I have a table like below where the key column contains information on the hierarchy.

columns = ["structure_id", "position", "hierarchy", "key", "key_text"]
data = [(1, 101, 1, 10000, "Europe"), (1, 102, 2, 11000, "France"), (1, 103, 3, 11100, "Paris"), (1, 104, 2, 12000, "Italy"), (1, 105, 3, 12100, "Rome"), (1, 106, 1, 20000, "Asia"), (1, 107, 2, 21000, "Japan")]
df = spark.createDataFrame(data).toDF(*columns)
df.show()
#+------------+--------+---------+-----+--------+
#|structure_id|position|hierarchy|  key|key_text|
#+------------+--------+---------+-----+--------+
#|           1|     101|        1|10000|  Europe|
#|           1|     102|        2|11000|  France|
#|           1|     103|        3|11100|   Paris|
#|           1|     104|        2|12000|   Italy|
#|           1|     105|        3|12100|    Rome|
#|           1|     106|        1|20000|    Asia|
#|           1|     107|        2|21000|   Japan|
#+------------+--------+---------+-----+--------+

I want to get for a given structure id and position, e.g. structure_id = 1 and position = 105, the key text from that position and also from any upper levels, i.e. in this example [Europe, Italy, Rome].
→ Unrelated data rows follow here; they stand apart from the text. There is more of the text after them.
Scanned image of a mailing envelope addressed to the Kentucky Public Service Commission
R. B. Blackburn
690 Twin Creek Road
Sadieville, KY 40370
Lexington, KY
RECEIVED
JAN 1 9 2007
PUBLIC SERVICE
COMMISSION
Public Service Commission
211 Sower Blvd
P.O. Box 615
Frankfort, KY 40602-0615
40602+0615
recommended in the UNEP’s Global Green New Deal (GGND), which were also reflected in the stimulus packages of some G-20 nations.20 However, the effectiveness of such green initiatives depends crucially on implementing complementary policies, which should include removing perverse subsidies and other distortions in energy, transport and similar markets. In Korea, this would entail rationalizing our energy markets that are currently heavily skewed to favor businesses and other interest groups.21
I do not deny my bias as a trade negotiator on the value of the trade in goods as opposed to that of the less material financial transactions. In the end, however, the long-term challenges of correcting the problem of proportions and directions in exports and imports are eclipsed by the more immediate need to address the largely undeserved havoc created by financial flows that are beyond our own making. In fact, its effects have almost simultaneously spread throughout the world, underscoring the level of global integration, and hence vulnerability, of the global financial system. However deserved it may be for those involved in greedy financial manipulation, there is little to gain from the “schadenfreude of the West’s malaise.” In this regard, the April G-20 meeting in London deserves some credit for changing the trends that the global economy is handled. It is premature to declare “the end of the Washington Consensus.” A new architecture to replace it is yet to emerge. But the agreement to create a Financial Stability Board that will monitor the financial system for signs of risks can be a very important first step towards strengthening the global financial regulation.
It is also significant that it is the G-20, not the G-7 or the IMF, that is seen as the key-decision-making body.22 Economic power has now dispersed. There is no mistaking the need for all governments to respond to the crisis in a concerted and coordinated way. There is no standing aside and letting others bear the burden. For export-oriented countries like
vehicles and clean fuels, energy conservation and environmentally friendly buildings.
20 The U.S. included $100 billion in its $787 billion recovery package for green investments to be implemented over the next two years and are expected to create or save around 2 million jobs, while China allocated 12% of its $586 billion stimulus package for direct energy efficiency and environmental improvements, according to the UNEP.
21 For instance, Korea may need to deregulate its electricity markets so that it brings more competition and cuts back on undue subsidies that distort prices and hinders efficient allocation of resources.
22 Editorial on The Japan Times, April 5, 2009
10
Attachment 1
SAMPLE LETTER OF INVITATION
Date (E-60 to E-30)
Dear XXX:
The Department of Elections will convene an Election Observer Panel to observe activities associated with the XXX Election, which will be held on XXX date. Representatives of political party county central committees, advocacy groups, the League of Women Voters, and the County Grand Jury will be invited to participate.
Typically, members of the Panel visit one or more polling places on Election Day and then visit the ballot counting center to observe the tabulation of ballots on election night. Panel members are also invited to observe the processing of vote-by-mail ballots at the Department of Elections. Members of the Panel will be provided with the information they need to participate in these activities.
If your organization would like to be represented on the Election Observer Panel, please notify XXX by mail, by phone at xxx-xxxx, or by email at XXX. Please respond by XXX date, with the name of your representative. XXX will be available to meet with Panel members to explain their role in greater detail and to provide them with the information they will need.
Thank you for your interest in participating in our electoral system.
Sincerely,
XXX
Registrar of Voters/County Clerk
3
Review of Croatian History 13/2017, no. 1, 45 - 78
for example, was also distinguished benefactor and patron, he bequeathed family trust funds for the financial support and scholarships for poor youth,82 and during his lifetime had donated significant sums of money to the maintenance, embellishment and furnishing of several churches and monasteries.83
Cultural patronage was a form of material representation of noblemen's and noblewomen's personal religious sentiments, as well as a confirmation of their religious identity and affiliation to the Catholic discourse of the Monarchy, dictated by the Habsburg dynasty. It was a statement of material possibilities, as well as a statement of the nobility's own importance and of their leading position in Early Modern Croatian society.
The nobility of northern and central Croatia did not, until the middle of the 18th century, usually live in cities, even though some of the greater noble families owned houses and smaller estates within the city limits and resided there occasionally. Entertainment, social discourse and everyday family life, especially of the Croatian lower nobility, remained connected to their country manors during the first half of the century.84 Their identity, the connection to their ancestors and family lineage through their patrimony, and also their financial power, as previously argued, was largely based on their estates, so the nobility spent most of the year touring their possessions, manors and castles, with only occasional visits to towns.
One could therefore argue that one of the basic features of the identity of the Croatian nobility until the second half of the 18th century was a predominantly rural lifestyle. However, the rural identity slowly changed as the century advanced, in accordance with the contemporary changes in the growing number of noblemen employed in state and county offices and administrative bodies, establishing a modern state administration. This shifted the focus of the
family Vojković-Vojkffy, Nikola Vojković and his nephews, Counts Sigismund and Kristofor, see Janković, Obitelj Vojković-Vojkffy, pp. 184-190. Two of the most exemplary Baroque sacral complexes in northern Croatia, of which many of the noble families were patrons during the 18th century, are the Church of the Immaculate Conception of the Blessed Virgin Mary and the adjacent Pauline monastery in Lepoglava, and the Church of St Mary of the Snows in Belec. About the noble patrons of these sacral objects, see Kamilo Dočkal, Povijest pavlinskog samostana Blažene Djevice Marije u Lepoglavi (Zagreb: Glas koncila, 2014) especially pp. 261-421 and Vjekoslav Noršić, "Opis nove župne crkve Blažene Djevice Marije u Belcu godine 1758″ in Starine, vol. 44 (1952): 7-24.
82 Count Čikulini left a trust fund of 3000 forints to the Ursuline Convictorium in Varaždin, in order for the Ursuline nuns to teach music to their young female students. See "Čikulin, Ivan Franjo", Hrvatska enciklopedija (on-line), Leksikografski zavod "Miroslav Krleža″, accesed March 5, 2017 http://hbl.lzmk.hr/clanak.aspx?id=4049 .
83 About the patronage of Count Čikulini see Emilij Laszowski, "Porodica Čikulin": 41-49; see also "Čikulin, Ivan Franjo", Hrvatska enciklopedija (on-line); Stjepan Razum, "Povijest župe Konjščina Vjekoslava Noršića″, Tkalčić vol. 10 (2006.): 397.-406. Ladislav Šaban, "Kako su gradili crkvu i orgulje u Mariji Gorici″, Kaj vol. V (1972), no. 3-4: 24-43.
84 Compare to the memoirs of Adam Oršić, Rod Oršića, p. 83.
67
The "real" data contains approximately 50 different structure ids and > 10 hierarchy levels.

I have transformed the original table in a very cumbersome way (lots of joins and temporarily creating a new column for each hierarchy level) into this:

#+------------+--------+---------+--------------------+
#|structure_id|position|hierarchy|           key_array|
#+------------+--------+---------+--------------------+
#|           1|     101|        1|            [Europe]|
#|           1|     102|        2|    [Europe, France]|
#|           1|     103|        3|[Europe, France, ...|
#|           1|     104|        2|     [Europe, Italy]|
#|           1|     105|        3|[Europe, Italy, R...|
#|           1|     106|        1|              [Asia]|
#|           1|     107|        2|       [Asia, Japan]|
#+------------+--------+---------+--------------------+

If the output format makes sense, I wonder how to efficiently transform the original table into this. Otherwise, I would like to know what would make sense, is it perhaps better to use a tree structure?

1

There are 1 best solutions below

1
BlueBike On

You could use a combination of a window and the collect_list aggregation like this:

ws = Window.partitionBy('structure_id').orderBy('hierarchy').rangeBetween(Window.unboundedPreceding, 0)

(
    df_original
    .withColumn('key_text_new', F.collect_list('key_text').over(ws))
    .show()
)

This returns the dataframe in the following format:

+------------+--------+---------+-----+--------+--------------------+
|Structure_ID|Position|Hierarchy|  Key|Key_Text|        key_text_new|
+------------+--------+---------+-----+--------+--------------------+
|           1|     101|        1|10000|  Europe|            [Europe]|
|           1|     102|        2|11000|  France|    [Europe, France]|
|           1|     103|        3|11100|   Paris|[Europe, France, ...|
|           2|     104|        1|20000|    Asia|              [Asia]|
|           2|     105|        2|21000|   Japan|       [Asia, Japan]|
+------------+--------+---------+-----+--------+--------------------+

Please note that I adjusted the Structure_ID from your example for Asia and Japan. I guess it should have been two from the key column that you provided.